As we canoed along the edge of the lake, I noticed that another of my Dad’s favorite values has been upheld. He used to stand down by the lake and shake his fist at motor boats and water skiers, afraid of the damage they did to the lake. Now, almost every dock has a pontoon, or other power boat snugged up to it. Only at our dock do you see two canoes, two kayaks and a paddle board, all of which were in constant use.


Enveloped in my own memories, my inner weather, I was moved by families making some of their own with their children. For we cannot let the past rule. Life being for the living, we turn our eyes to these small kids, wondering what they can possibly make of it! 


There was all that sky, the sun arcing across it and setting in a blaze at the end of the lake. Several storms came in, which you could watch as they moved in across the lake, thunder and lightning foreshadowing them, and the wind blowing hard in the tops of the trees. The lake itself kept changing color, dancing with light, white caps topping the waves at times.

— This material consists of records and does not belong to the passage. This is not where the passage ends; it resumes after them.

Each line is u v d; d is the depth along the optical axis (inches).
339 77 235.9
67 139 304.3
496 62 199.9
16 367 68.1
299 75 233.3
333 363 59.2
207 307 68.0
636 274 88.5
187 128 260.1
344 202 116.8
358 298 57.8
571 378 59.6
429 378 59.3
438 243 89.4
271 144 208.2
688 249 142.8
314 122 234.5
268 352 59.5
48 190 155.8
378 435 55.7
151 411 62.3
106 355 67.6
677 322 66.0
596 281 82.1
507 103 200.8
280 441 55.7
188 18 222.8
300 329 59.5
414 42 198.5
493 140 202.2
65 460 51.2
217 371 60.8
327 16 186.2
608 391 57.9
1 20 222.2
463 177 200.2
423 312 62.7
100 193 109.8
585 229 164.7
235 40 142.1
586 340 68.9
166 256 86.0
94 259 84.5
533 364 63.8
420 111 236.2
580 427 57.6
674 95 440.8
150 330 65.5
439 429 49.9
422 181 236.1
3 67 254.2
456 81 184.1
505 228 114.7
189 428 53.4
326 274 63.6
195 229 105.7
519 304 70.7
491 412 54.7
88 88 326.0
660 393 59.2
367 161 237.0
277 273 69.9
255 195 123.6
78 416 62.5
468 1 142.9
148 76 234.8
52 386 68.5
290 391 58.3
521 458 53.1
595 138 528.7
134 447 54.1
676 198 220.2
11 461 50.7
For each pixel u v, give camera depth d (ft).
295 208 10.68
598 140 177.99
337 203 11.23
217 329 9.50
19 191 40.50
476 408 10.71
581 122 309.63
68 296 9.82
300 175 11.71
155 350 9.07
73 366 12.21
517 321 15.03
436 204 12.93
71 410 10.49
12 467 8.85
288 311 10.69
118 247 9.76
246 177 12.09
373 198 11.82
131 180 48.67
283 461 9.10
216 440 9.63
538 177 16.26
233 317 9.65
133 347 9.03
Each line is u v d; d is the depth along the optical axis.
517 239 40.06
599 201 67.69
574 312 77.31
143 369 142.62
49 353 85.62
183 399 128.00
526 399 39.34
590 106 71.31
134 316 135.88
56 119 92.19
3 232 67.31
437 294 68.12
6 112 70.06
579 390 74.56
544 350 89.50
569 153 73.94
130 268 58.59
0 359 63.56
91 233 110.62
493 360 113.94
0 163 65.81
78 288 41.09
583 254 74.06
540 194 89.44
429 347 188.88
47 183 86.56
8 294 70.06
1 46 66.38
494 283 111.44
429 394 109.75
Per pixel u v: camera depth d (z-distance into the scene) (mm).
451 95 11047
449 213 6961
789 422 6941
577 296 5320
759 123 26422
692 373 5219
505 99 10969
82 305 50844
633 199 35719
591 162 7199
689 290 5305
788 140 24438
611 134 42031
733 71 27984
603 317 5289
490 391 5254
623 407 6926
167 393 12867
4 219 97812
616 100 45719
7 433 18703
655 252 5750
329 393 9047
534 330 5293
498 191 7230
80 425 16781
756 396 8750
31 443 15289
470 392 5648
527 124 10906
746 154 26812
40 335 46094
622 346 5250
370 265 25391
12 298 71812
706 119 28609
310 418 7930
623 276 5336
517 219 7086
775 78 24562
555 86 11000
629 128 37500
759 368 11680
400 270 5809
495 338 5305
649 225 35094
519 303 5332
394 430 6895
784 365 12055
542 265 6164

All of the kids were water babies, jumping into the lake over and over. What do they remember of this, a place where there was water just below the house that you could jump into any time a grownup was willing to accompany you? They saw fish underwater. Loons and ducks plied the lake and I saw an eagle and the huge wingspread of a heron. Chipmunks, if your eyes were quick, and a security camera caught a bear in the night.


Absorbed in now, we played with the little kids, as most of us don’t have kids in our homes. Two-and-a-half year old Nessa watched or listened to things on repeat until she understood them. The grownups were thrilled when Tim Walz, who had taught my nephew in high school, was chosen as U.S. presidential candidate Kamala Harris’ running mate. The Olympics were also a draw. Everyone cooked or baked, and drank! With the help of nephews and nieces, Don and I made paella in the tradition of Spanish shepherds. Raucous games were played. 


Living outside myself, in the now at the lake, I paid attention to everyone, the images and conversations. At home again, I replay the movies in my head, sorting and processing this richness. There is now, then and the future, all available to us. Despite climate change, domestic conflicts, foreign wars and migrations, Twin Pines has weathered some changes and bids fair to see more.